Still, while the novel serves as a useful introduction to the characters, I think they deserved a better story. This one has something of a carbon copy feel of other Star Wars stories we've seen and read about before. Miller is definitely capable of better.
The biggest saving grace of this story, at least for the audiobook form that I consumed it in, is once again Marc Thompson's excellent narration.
The book is expertly performance and production makes it feel like one of the old radio dramatization they did in the70's and 80's. The characters are fresh and new unless you watch Star Wars Rebels on Disney XD. An excellent villain brings into mind some of the villains from the 50's Zorro television show. Story felt sparse in spots but like where it is headed. It is interesting that Lucasfilm / Disney decide that the future of Star Wars is so deeply rooted in the past. With episode VII coming out at the end of the year Rebels seems to be the only info that might glimpse into the future.
My love of Star Wars stretches back almost as far as I can remember. My dad bought, and still has, very early copies of the original trilogy on VHS that we watched countless times throughout my childhood. My first job at 14 years old in 1999 was at a little used bookstore called. It was there, with my employee discount that I really fell in love with reading and especially Star Wars novels. My first Star Wars novel was Heir to the Empire. I shortly thereafter read every one we had in stock and started special ordering all the ones we didn't and started reading all of the new series as they came out starting with the New Jedi Order.
When Disney bought Star Wars and Lucasfilm I was worried about what would happen to future novels. The Expanded Universe was and is very dear to me. I was even more worried when they said they would basically be rebooting the EU canon, but I was very excited about a new, unified canon throughout the films, novels, comics, video games, etc.
So it was with a lot of excitement and a lot of anxiety that I approached this book, and I'm happy to report that my fears and anxiety are gone and my excitement for future Star Wars novels is through the roof.
A New Dawn has a little bit of a slow, meandering start, but it picks up quickly after that with great action, comedy, well-developed characters, a satisfying and terrifying villain, and that very tangible Star Wars feel. I loved it.
My favorite character was hands down Zaluna. I loved everything about her.

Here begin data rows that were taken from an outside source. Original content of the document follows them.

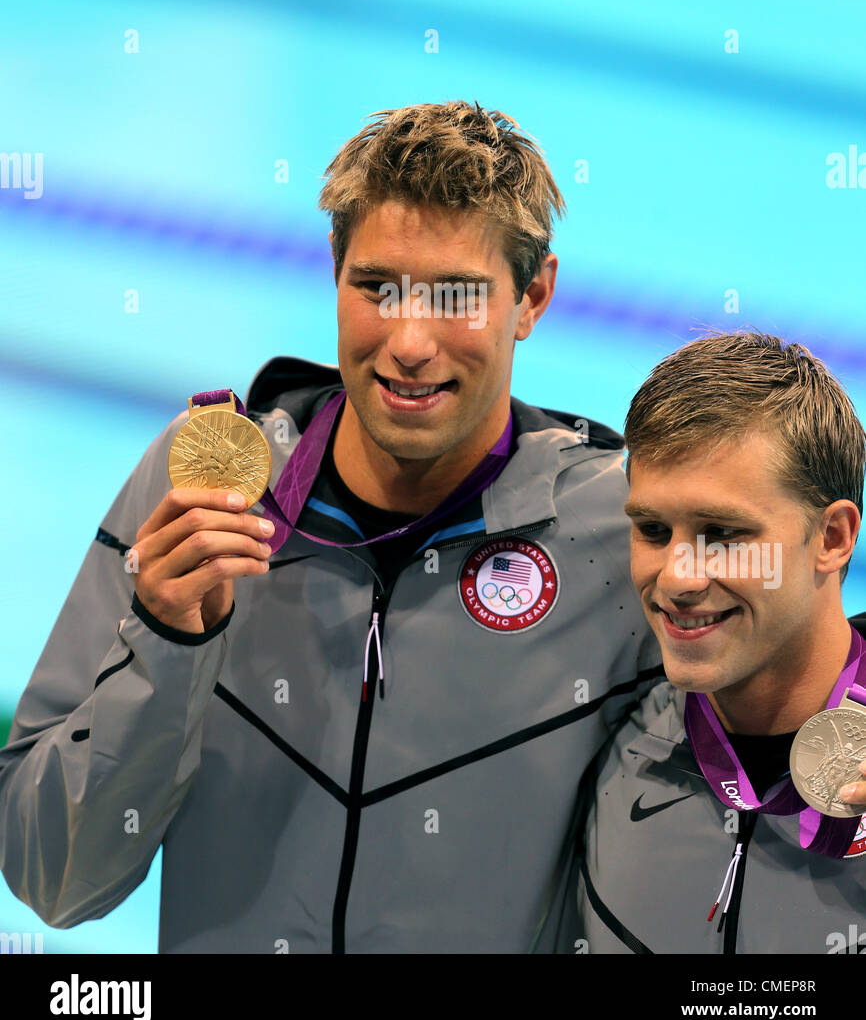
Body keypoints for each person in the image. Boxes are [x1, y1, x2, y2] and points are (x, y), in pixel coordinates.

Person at [0, 100, 663, 954]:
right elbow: (51, 878)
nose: (409, 342)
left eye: (457, 295)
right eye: (376, 287)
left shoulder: (620, 536)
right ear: (333, 270)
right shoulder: (204, 486)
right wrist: (168, 643)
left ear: (532, 296)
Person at [544, 331, 866, 955]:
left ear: (831, 537)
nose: (677, 579)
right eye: (653, 529)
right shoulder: (606, 735)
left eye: (723, 533)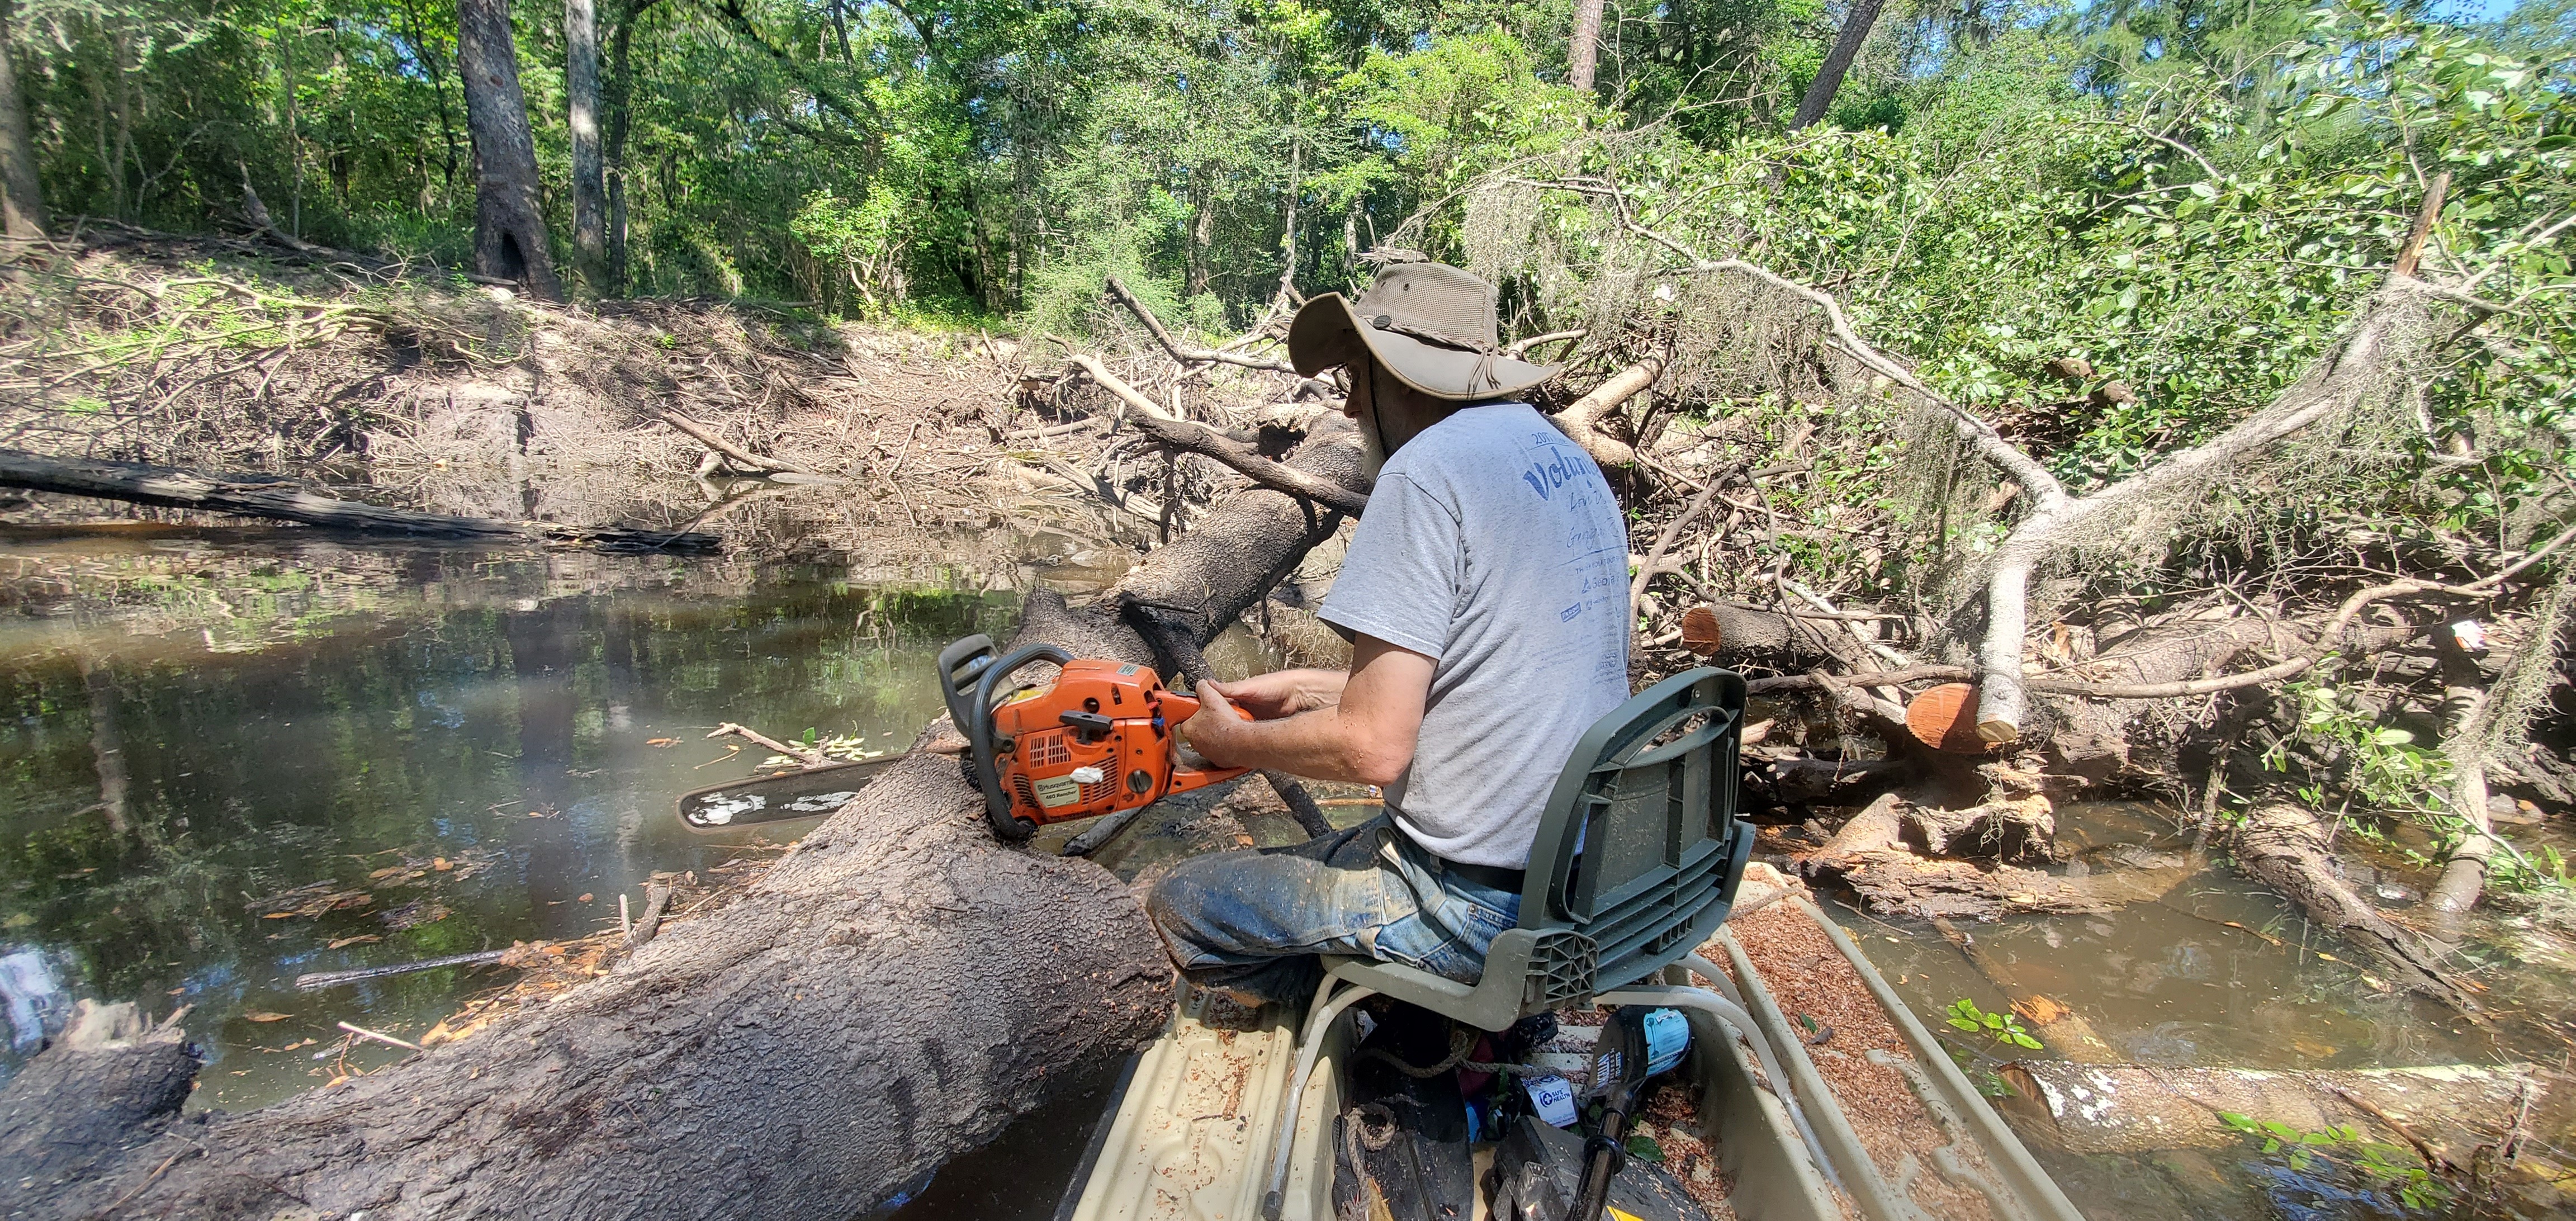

Pulled into something she didn't ask for and didn't quite understand, she still rose to heroics and sacrifice, all to honor a friend.
All of the character development in this book was very good and believable. Skelly, Kanan, Zaluna, Hera, all of them changed because of the story and the way the separate threads were woven together speaks very highly of Miller's ability as an author. The only character I wish I'd learned more about was Hera. Her past is still a mystery and I really hope they explore her backstory more in the TV show, Rebels.
This book does a very good job of standing alone as a novel even if the TV show wasn't coming afterwards, though it also does a good job of making me want to see the show.
One last note, I listened to this book as an audio production from Audible, which is how I would recommend everyone read any Star Wars novel. The productions are always high quality. The sound effects and music make you feel even more like you are having that epic Star Wars experience, and the narration is really spectacular. Marc Thompson nailed it, he was a spectacular narrator.
This book made me laugh, cry, cheer, and reflect. I couldn't ask for more. I am incredibly stoked for the future of Star Wars, and I can't wait until I next get to visit that galaxy far, far away.
Marc Thompson is amazing, and really the only voice I prefer to listen to for the Starwars stories. You really can connect to the characters, and his voices are incredible! It is a little hard getting use to new characters thinking ahead and wondering how they play into what we already know, but I'm eager to find out!